Quase metade das mulheres em 57 países não têm liberdade de decisão sobre o seu corpo, desde ter relações sexuais até ao uso de contracepção ou ao acesso a cuidados médicos, uma realidade acentuada na África Subsaariana.
O retrato é traçado no relatório anual sobre o Estado da População Mundial – produzido pelo Fundo das Nações Unidas para a População (UNFPA) e apresentado hoje em Genebra -, que analisou pela primeira vez a autonomia das mulheres na tomada de decisões sobre o ser corpo.
Intitulado “O Meu Corpo é Meu”, o relatório pormenoriza as violações dos direitos das mulheres nestes países, desde a violação à esterilização forçada até à imposição de testes de virgindade ou à mutilação genital.
Também analisa como as mulheres não estão autorizadas a tomar decisões sobre o seu próprio corpo sem risco de violência ou de serem sujeitas à decisão de outra pessoa sobre a sua integridade física.
O relatório centra-se principalmente em três questões: se as mulheres podem dizer não ao sexo, se podem decidir sobre o uso de contracetivos e se podem decidir sobre os cuidados médicos.
De acordo com o documento, que se baseia em dados de 57 países em desenvolvimento, incluindo os lusófonos Angola, Moçambique, São Tomé e Príncipe e Timor-Leste, apenas 55 por cento das mulheres podem decidir plenamente nestas três áreas.
Esta percentagem, contudo, variam significativamente entre regiões: enquanto na América Latina e nas Caraíbas e no Leste e Sudeste Asiático cerca de 75 por cento das mulheres têm o seu direito à autonomia corporal respeitado, na África Central e Ocidental esse número é inferior a 40 por cento.
Em três países da África Subsaariana – Mali, Níger e Senegal – a capacidade de tomar decisões sobre o seu corpo é reconhecido a menos de 10 por cento das mulheres, segundo o estudo.
Em alguns países, como o Mali, o relatório mostra que uma clara maioria de mulheres pode decidir sobre contracetivos, mas apenas 22 por cento pode fazê-lo quando se trata de procurar cuidados médicos e apenas uma em cada três mulheres pode recusar sexo.
Em Angola, 62% das mulheres têm autonomia para tomar decisões nas três questões analisadas, um valor que desce para 49 por cento em Moçambique, para 46 por cento em São Tomé e Príncipe e para 40 por cento em Timor-Leste.
No conjunto da África Subsaariana, menos de uma em cada duas mulheres (48%) tem autonomia para tomar estas decisões.
O relatório aponta que apenas 56 por cento dos países inquiridos têm leis e políticas abrangentes sobre educação sexual.
O relatório enumera ainda 20 países ou territórios que têm leis que permitem que um violador se case com a sua vítima para escapar à acusação e 43 estados que não têm leis sobre violação conjugal.
Mais de 30 países impõem restrições ao movimento das mulheres fora de casa.
O estudo foi apresentado em Portugal, durante uma sessão em formato digital, pela directora-executiva do FNUAP em Genebra, a portuguesa Mónica Ferro, e contou com a participação do secretário de Estado dos Negócios Estrangeiros e da Cooperação e presidente da Comissão Nacional para os Direitos Humanos (CNDH), Francisco André.
“Muitas vezes, quando perguntadas, as mulheres e raparigas não sabem que têm o direito a dizer não a ter relações sexuais com o seu marido.
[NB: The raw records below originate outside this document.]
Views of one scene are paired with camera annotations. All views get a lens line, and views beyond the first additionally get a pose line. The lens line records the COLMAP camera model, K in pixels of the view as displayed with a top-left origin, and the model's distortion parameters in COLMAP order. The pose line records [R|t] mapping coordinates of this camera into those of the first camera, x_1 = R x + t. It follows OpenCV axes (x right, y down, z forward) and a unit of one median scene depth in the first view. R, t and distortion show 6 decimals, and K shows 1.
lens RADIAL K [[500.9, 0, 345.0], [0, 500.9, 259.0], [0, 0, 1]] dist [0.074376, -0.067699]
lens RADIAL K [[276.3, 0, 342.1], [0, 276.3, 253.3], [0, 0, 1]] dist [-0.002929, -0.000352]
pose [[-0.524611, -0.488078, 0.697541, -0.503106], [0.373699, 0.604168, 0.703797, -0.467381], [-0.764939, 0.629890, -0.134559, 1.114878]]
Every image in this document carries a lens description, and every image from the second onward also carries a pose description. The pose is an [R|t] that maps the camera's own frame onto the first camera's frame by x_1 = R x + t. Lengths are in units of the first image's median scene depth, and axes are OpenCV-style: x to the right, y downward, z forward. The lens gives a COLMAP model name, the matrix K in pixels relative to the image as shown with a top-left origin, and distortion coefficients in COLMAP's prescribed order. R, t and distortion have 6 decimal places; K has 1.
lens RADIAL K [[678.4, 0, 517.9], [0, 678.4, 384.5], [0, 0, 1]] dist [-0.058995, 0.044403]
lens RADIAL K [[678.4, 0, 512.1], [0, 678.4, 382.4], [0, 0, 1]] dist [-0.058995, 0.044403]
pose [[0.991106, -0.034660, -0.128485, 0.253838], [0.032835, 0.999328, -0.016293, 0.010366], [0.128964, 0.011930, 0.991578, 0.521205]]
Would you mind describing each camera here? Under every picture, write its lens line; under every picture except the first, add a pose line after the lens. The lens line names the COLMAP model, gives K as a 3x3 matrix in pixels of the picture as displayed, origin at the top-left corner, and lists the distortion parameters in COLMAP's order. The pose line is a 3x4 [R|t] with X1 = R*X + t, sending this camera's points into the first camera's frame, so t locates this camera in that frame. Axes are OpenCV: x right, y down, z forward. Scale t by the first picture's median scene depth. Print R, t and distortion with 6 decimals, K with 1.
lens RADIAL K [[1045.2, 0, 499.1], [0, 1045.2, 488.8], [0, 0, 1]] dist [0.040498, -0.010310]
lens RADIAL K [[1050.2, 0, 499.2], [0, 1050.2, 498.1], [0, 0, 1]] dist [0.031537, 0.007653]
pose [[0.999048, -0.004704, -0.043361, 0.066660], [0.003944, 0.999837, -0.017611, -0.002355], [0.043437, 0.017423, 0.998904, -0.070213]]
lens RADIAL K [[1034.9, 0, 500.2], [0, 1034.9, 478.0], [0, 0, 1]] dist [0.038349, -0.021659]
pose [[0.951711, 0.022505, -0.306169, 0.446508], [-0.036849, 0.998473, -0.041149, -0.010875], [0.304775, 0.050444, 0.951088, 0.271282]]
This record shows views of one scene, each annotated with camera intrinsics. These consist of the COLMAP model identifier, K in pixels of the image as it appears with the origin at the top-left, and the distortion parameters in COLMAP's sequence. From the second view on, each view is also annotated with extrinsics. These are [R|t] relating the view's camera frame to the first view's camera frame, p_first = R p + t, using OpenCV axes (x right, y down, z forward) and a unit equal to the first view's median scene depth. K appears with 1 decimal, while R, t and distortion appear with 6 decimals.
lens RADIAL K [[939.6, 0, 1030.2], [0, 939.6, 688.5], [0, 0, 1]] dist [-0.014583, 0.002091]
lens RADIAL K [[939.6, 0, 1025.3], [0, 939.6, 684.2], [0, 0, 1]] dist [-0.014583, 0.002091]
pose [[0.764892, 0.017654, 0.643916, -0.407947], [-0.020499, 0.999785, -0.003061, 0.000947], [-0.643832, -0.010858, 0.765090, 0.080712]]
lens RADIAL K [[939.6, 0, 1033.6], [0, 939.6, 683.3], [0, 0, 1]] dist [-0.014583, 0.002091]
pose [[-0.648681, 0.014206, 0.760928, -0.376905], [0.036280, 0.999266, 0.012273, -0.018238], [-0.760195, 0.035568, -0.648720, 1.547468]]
É um dado muito interessante e que tem muito a ver com o trabalho que tem de ser feito ao nível das normas sociais e da educação”, disse Mónica Ferro.
A directora-executiva do FNUAP assinalou ainda que a negação da autonomia corporal reveste formas tão diferentes como o casamento infantil, a mutilação genital, a violação conjugal e as leis que ditam o casamento com os violadores, entre outras práticas.
“Alcançar a autonomia e a integridade corporal depende da igualdade de género e de afastarmos as normas e as práticas patriarcais que veem a mulher ainda como tendo menos direitos do que o homem e o seu bem-estar como sendo menos relevante”, considerou.
Por seu lado, o secretário de Estado dos Negócios Estrangeiros e Cooperação, Francisco André, sublinhou a pertinência da abordagem do relatório, considerando que as suas conclusões serão “extremamente valiosas” e darão um “contributo da maior relevância quer no plano interno quer no contexto da política de cooperação e dos projetos com os países parceiros”.